■ **Exercise requirements**: Please extract the text from all of the material below, reproducing every line verbatim.

[Text extracted from each page]
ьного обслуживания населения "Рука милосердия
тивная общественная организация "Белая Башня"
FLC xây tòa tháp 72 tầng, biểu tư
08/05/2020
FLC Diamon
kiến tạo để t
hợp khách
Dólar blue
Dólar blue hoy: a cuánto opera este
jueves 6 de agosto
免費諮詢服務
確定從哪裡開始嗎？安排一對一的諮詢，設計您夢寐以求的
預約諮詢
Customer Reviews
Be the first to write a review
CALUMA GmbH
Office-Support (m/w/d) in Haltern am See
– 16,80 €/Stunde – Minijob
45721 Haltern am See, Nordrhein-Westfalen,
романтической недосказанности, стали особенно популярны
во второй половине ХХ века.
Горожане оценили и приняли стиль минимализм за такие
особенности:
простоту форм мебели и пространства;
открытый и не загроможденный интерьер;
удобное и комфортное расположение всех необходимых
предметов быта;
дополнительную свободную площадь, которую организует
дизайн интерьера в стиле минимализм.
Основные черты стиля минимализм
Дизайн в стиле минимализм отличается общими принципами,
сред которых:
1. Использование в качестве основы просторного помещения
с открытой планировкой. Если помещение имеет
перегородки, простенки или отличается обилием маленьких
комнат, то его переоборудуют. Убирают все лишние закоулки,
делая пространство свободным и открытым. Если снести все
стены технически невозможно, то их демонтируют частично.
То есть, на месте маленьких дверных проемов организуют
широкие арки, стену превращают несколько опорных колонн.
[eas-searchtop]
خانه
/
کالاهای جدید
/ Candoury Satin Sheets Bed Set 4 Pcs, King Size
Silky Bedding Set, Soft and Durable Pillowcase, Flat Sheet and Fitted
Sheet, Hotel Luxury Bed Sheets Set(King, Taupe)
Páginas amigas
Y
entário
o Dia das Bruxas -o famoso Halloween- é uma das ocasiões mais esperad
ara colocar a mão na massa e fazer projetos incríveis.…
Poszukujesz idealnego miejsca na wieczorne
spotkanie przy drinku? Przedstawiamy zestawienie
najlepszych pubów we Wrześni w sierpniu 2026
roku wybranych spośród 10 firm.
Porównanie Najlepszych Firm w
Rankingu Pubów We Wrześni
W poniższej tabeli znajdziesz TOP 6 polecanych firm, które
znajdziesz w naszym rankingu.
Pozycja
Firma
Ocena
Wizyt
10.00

■ **Response area**:
ьного обслуживания населения "Рука милосердия
тивная общественная организация "Белая Башня"
FLC xây tòa tháp 72 tầng, biểu tư
08/05/2020
FLC Diamon
kiến tạo để t
hợp khách
Dólar blue
Dólar blue hoy: a cuánto opera este
jueves 6 de agosto
免費諮詢服務
確定從哪裡開始嗎？安排一對一的諮詢，設計您夢寐以求的
預約諮詢
Customer Reviews
Be the first to write a review
CALUMA GmbH
Office-Support (m/w/d) in Haltern am See
– 16,80 €/Stunde – Minijob
45721 Haltern am See, Nordrhein-Westfalen,
романтической недосказанности, стали особенно популярны
во второй половине ХХ века.
Горожане оценили и приняли стиль минимализм за такие
особенности:
простоту форм мебели и пространства;
открытый и не загроможденный интерьер;
удобное и комфортное расположение всех необходимых
предметов быта;
дополнительную свободную площадь, которую организует
дизайн интерьера в стиле минимализм.
Основные черты стиля минимализм
Дизайн в стиле минимализм отличается общими принципами,
сред которых:
1. Использование в качестве основы просторного помещения
с открытой планировкой. Если помещение имеет
перегородки, простенки или отличается обилием маленьких
комнат, то его переоборудуют. Убирают все лишние закоулки,
делая пространство свободным и открытым. Если снести все
стены технически невозможно, то их демонтируют частично.
То есть, на месте маленьких дверных проемов организуют
широкие арки, стену превращают несколько опорных колонн.
[eas-searchtop]
خانه
/
کالاهای جدید
/ Candoury Satin Sheets Bed Set 4 Pcs, King Size
Silky Bedding Set, Soft and Durable Pillowcase, Flat Sheet and Fitted
Sheet, Hotel Luxury Bed Sheets Set(King, Taupe)
Páginas amigas
Y
entário
o Dia das Bruxas -o famoso Halloween- é uma das ocasiões mais esperad
ara colocar a mão na massa e fazer projetos incríveis.…
Poszukujesz idealnego miejsca na wieczorne
spotkanie przy drinku? Przedstawiamy zestawienie
najlepszych pubów we Wrześni w sierpniu 2026
roku wybranych spośród 10 firm.
Porównanie Najlepszych Firm w
Rankingu Pubów We Wrześni
W poniższej tabeli znajdziesz TOP 6 polecanych firm, które
znajdziesz w naszym rankingu.
Pozycja
Firma
Ocena
Wizyt
10.00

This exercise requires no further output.